How does this statics design FBD look?

[jklops686]

I have a FBD I'm not quite sure about. I attached what i have along with the original picture. 2 pin supports plus the other one on the hydraulic jack. How does it look? Here's my problem:

The chute of a concrete truck for delivering wet concrete to a construction site is shown. The length of the chute may be changed by adding or removing segments BC and CD. Chute segments AB, BC and CD each weigh 50 lb, and the maximum length of the chute is 144 inches. The chute has semicircular shape with 8 inch inside radius, and the hydraulic cylinder GF is used to raise and lower the chute such that. I have to specify the force capacity of the hydraulic cylinder GH.

I have to use the max weight on the chute to figure critical weight on the jack. How do I do this without using distributed weight for the chute? I'm not sure of my force arrows at D and H.

 

[SteamKing]

I have to use the max weight on the chute to figure critical weight on the jack. How do I do this without using distributed weight for the chute? I'm not sure of my force arrows at D and H.

Why don't you want to use the distributed weight of the chute? BTW, doesn't the cylinder have to support both the weight of the chute and any cement carried by the chute?

 

[jklops686]

Why don't you want to use the distributed weight of the chute? BTW, doesn't the cylinder have to support both the weight of the chute and any cement carried by the chute?

Right, so first i have to figure the weight of the chute full of wet cement. And I haven't learned how to use distributed weight so I figured there must be a way to solve it a different way.

 

[SteamKing]

Well, the weight of the chute and the cement contained within won't be located at the end.

Using distributed weight is not that hard. The trick is to replace the weight distribution with the total weight acting at the center of gravity of the distribution. For a constant weight distribution, like you have here, the center of gravity will be in the center of the distribution. For example, each section of chute weighs 50 lbs. and is 48 in. long. The distributed weight for one section of the chute alone is 50/48 = 1.042 lb/in, and the center of gravity is 25 in. from one end.

The weight distribution of the cement can be figured in a similar manner by calculating the volume of the chute and using the density of cement.

 

[jklops686]

Well, the weight of the chute and the cement contained within won't be located at the end.

Using distributed weight is not that hard. The trick is to replace the weight distribution with the total weight acting at the center of gravity of the distribution. For a constant weight distribution, like you have here, the center of gravity will be in the center of the distribution. For example, each section of chute weighs 50 lbs. and is 48 in. long.
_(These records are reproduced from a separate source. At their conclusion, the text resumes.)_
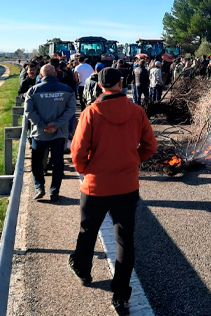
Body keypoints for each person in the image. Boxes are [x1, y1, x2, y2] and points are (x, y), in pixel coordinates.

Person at [68, 68, 157, 313]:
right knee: (125, 240)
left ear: (99, 87)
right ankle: (120, 294)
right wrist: (133, 160)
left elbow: (77, 152)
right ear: (121, 84)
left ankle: (83, 270)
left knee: (88, 231)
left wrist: (87, 169)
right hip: (127, 186)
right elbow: (150, 145)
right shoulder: (137, 111)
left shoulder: (91, 112)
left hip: (96, 186)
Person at [24, 64, 76, 201]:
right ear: (55, 74)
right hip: (59, 133)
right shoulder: (68, 90)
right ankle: (54, 191)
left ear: (41, 76)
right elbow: (70, 111)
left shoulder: (33, 91)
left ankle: (39, 187)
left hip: (39, 133)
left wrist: (42, 125)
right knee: (58, 162)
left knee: (37, 161)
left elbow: (29, 112)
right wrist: (57, 125)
The distributed weight for one section of the chute alone is 50/48 = 1.042 lb/in, and the center of gravity is 25 in. from one end.

The weight distribution of the cement can be figured in a similar manner by calculating the volume of the chute and using the density of cement.

Okay great, thank you, so I just find the weight at the center of gravity of the chute with cement and then use that to take a moment about H?

 

[jklops686]

is the capacity of the jack just the weight of the chute with cement in the HG direction?